2. The method of claim 1, wherein said active device element in said semiconductor substrate, is an N-type doped region.

3. The method of claim 1, wherein said interlevel dielectric layer is silicon oxide, deposited using LPCVD, APCVD or PECVD processes, at a temperature between about 400.degree. to 850.degree. C., to a thickness between about 5,000 to 15,000 Angstroms.

4. The method of claim 1, wherein said contact opening is created using anisotropic RIE removal of said interlevel dielectric, in O.sub.2, CHF.sub.3, CF.sub.4, CO or C.sub.4 F.sub.8 chemistry.

5. The method of claim 1, wherein said first titanium layer, having a thickness between about 400 to 800 Angstroms, is deposited by sputtering.

6. The method of claim 1, wherein said titanium nitride layer, having a thickness between about 800 to 1,500 Angstroms, is deposited by sputtering.

7. The method of claim 1, wherein said conformal CVD tungsten layer is deposited at a temperature between about 350.degree. to 480.degree. C., to a thickness between about 800 to 2,500 Angstroms, using WF.sub.6, SiH.sub.4 and H.sub.2 at a pressure between about 60 to 120 Torr.

8. The method of claim 1, wherein said second titanium layer, having a thickness between about 400 to 800 Angstroms, is deposited by sputtering.

9. The method of claim 1, wherein said cold sputtering of said aluminum layer is performed at a temperature between about 25.degree. to 150.degree. C.
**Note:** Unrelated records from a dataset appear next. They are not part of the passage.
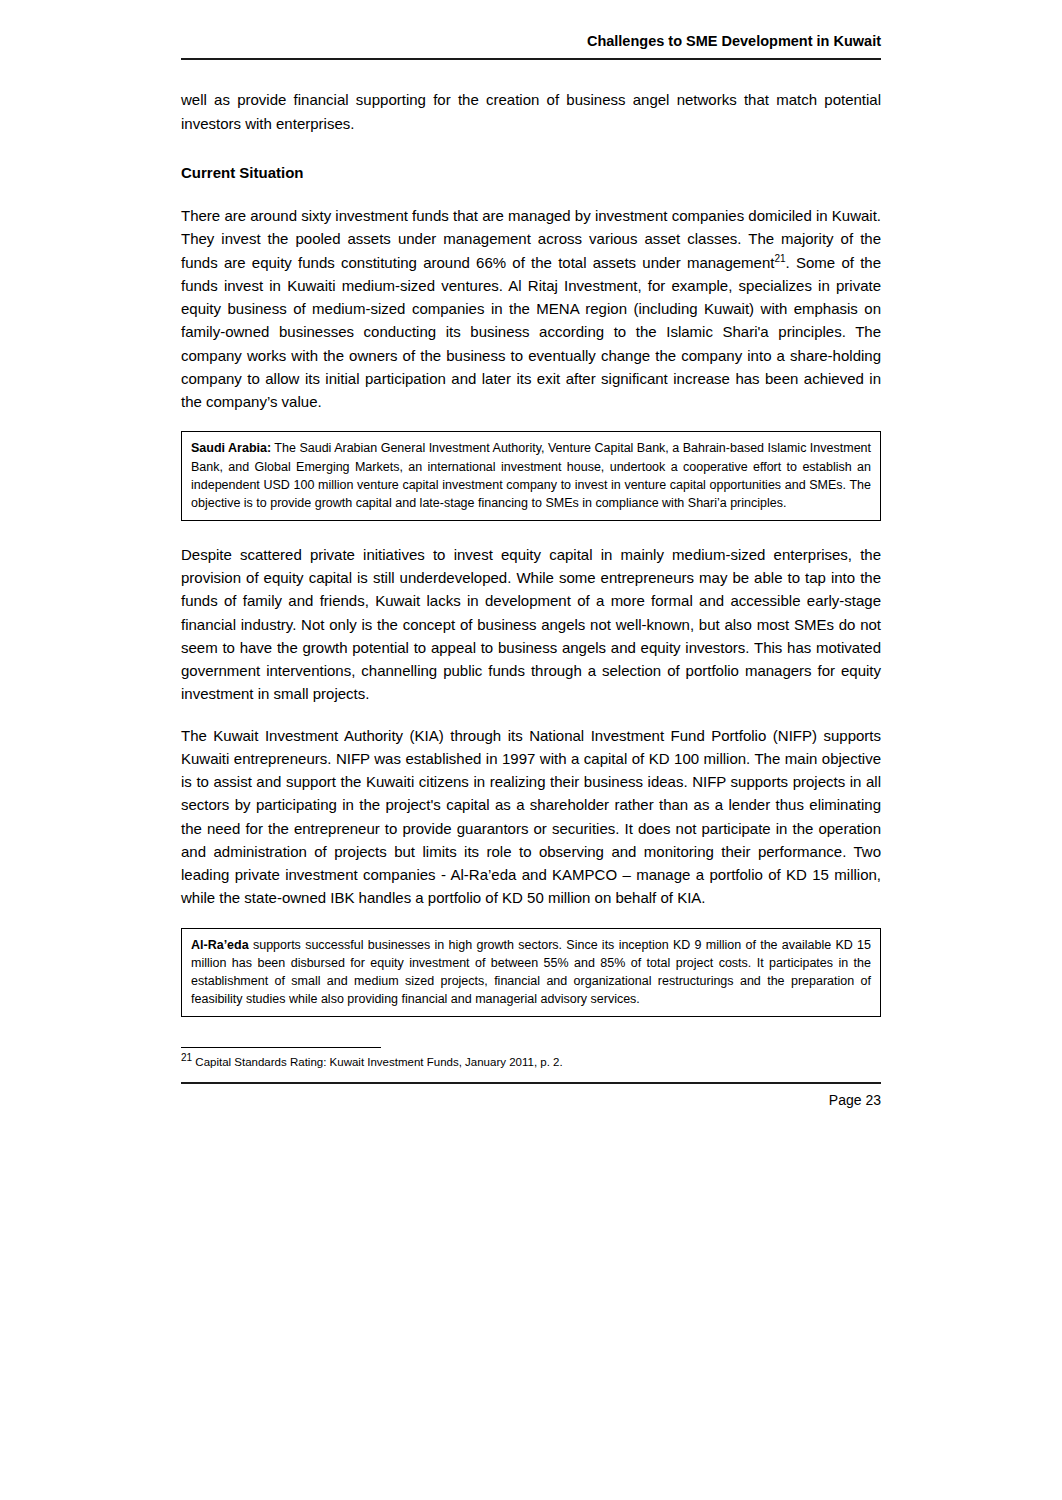Challenges to SME Development in Kuwait
well as provide financial supporting for the creation of business angel networks that match potential investors with enterprises.
Current Situation
There are around sixty investment funds that are managed by investment companies domiciled in Kuwait. They invest the pooled assets under management across various asset classes. The majority of the funds are equity funds constituting around 66% of the total assets under management21. Some of the funds invest in Kuwaiti medium-sized ventures. Al Ritaj Investment, for example, specializes in private equity business of medium-sized companies in the MENA region (including Kuwait) with emphasis on family-owned businesses conducting its business according to the Islamic Shari'a principles. The company works with the owners of the business to eventually change the company into a share-holding company to allow its initial participation and later its exit after significant increase has been achieved in the company’s value.
Saudi Arabia: The Saudi Arabian General Investment Authority, Venture Capital Bank, a Bahrain-based Islamic Investment Bank, and Global Emerging Markets, an international investment house, undertook a cooperative effort to establish an independent USD 100 million venture capital investment company to invest in venture capital opportunities and SMEs. The objective is to provide growth capital and late-stage financing to SMEs in compliance with Shari’a principles.
Despite scattered private initiatives to invest equity capital in mainly medium-sized enterprises, the provision of equity capital is still underdeveloped. While some entrepreneurs may be able to tap into the funds of family and friends, Kuwait lacks in development of a more formal and accessible early-stage financial industry. Not only is the concept of business angels not well-known, but also most SMEs do not seem to have the growth potential to appeal to business angels and equity investors. This has motivated government interventions, channelling public funds through a selection of portfolio managers for equity investment in small projects.
The Kuwait Investment Authority (KIA) through its National Investment Fund Portfolio (NIFP) supports Kuwaiti entrepreneurs. NIFP was established in 1997 with a capital of KD 100 million. The main objective is to assist and support the Kuwaiti citizens in realizing their business ideas. NIFP supports projects in all sectors by participating in the project's capital as a shareholder rather than as a lender thus eliminating the need for the entrepreneur to provide guarantors or securities. It does not participate in the operation and administration of projects but limits its role to observing and monitoring their performance. Two leading private investment companies - Al-Ra’eda and KAMPCO – manage a portfolio of KD 15 million, while the state-owned IBK handles a portfolio of KD 50 million on behalf of KIA.
Al-Ra’eda supports successful businesses in high growth sectors. Since its inception KD 9 million of the available KD 15 million has been disbursed for equity investment of between 55% and 85% of total project costs. It participates in the establishment of small and medium sized projects, financial and organizational restructurings and the preparation of feasibility studies while also providing financial and managerial advisory services.
21 Capital Standards Rating: Kuwait Investment Funds, January 2011, p. 2.
Page 23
10. The method of claim 1, wherein said hot sputtering of said aluminum layer is performed at a temperature between about 400.degree. to 580.degree. C.

11. The method of claim 9, wherein said cold sputtered aluminum layer is deposited to a thickness between about 1,500 to 3,500 Angstroms.

12. The method of claim 10, wherein said hot sputtered aluminum layer is deposited to a thickness between about 2,500 to 7,500 Angstroms.